Just as Belgrade dominated Yugoslavia, it would shape this new Yugoslavia. Macedonia would no longer have to fear for its existence. It would finally be part of a larger alliance instead of alone and defenseless, surrounded by hostile neighbors: Greece, Albania, Bulgaria, Serbia, who are all of the opinion that Macedonia is not a real country, that it partly belongs to them, and that there are no Macedonians as such. Even in Bosnia, as part of such a union, they might be less afraid of falling apart one day.

As far as people are concerned, polls show that the disintegration of Yugoslavia is the one thing to be regretted by each of the successor republics, except perhaps Kosovo. The disintegration of Yugoslavia left a vacuum in the European power structure that has never been filled. Just as the disintegration of the Habsburg Empire once made Europe more fragile with Hitler taking advantage of the weakness of the dwarf states, the end of Yugoslavia has created a permanent conflict in the heart of Europe that has never been completely eradicated. Where Russia, Turkey, the USA, Germany, in short, the great powers play their game with the fire for geopolitical dominance.

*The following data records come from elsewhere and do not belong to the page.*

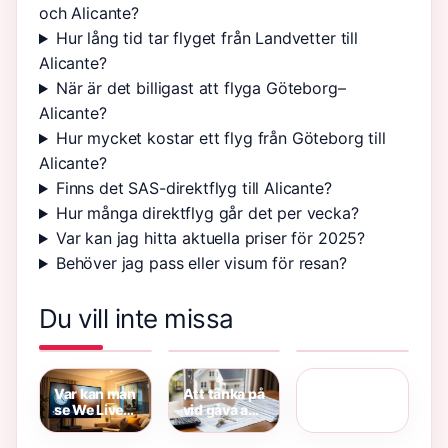
och Alicante?
Hur lång tid tar flyget från Landvetter till
Alicante?
När är det billigast att flyga Göteborg–
Alicante?
Hur mycket kostar ett flyg från Göteborg till
Alicante?
Finns det SAS-direktflyg till Alicante?
Hur många direktflyg går det per vecka?
Var kan jag hitta aktuella priser för 2025?
Behöver jag pass eller visum för resan?
Du vill inte missa
Försent eller
Idrott och
Få bort
för sent –
hälsa 1 –
fläckar på
Star Wars
Rätt
innehåll,
madrass –
Jedi: Fallen
stavning,
betyg och
med
Order – värt
regler och
studietid
bikarbonat
att spela
exempel
och ättika
Var kan man
Att tänka på
2026
se We Live
vid gåva av
in Time? –
fastighet –
Strömma
kostnader &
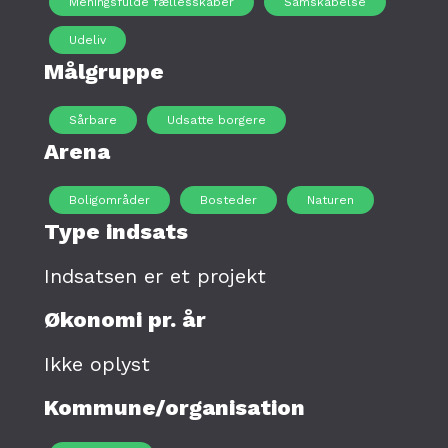
Meningsfulde fællesskaber
Samskabelse
Udeliv
Målgruppe
Sårbare
Udsatte borgere
Arena
Boligområder
Bosteder
Naturen
Type indsats
Indsatsen er et projekt
Økonomi pr. år
Ikke oplyst
Kommune/organisation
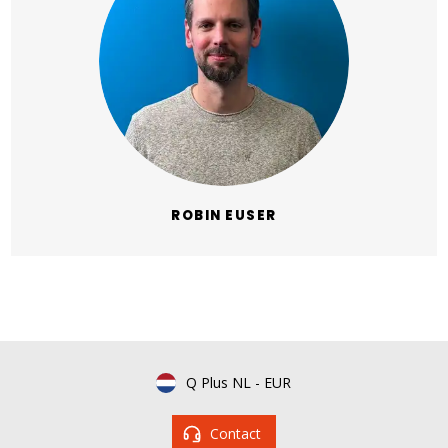
ROBIN EUSER
Q Plus NL
-
EUR
Contact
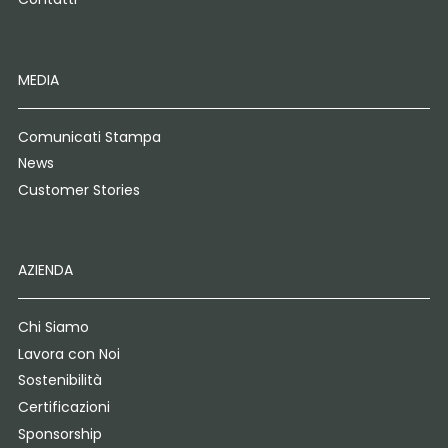
MEDIA
Comunicati Stampa
News
Customer Stories
AZIENDA
Chi Siamo
Lavora con Noi
Sostenibilità
Certificazioni
Sponsorship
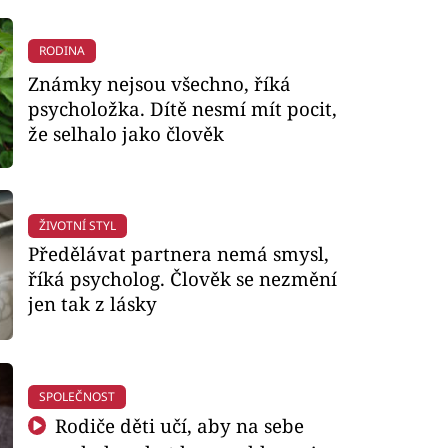
RODINA
Známky nejsou všechno, říká
psycholožka. Dítě nesmí mít pocit,
že selhalo jako člověk
ŽIVOTNÍ STYL
Předělávat partnera nemá smysl,
říká psycholog. Člověk se nezmění
jen tak z lásky
SPOLEČNOST
Rodiče děti učí, aby na sebe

The old Yugoslavia collapsed because of internal tensions, especially the rivalry between Serbs and Croats. A new Western Balkans Union would also be bipolar: eight million Serbians in Serbia and Bosnia, five million Albanians in Albania, Kosovo, and Macedonia would dominate it and compete with and against each other.

Of course, it is not about the creation of a new state; such thoughts are basically as rash as the political fears and hopes of those affected. But, some may think, Germany also began as a customs union. And, of course, the EU itself, which today is very much concerned with political power relations and future visions.
Concretely, more than 30 bilateral treaties that deal with the trade relations of the various Western Balkan countries with the Europeans should be sorted out. To link them with a single treaty and a single agreement between a Western Balkan customs union and the EU would be a considerable simplification and could promote economic growth.

The fact that such a regional economic integration could also simplify and speed up EU accession is logical. Especially in relation to Kosovo, where the fears of such a Balkans Union are greatest.

A first step

But an EU membership for Kosovo suffers from the fact that it is not an independent state in the eyes of Serbia, but belongs to Serbia. There are similar problems programmed between the EU and Turkey in the Cyprus question – Turkey does not recognize the EU member Cyprus as a state because the island is divided and only the Greek part belongs to the EU.

In this respect one can understand Montenegro’s fears: the country has been the most advanced of all Balkan countries in its accession negotiations with the EU, and if a Balkan Customs Union ultimately became a substitute for full EU membership, the country would have the most to lose, However, for Kosovo, whose chances are the lowest, such a Union could be an opportunity to take at least a first step toward the EU. The Union will not be ready for further steps.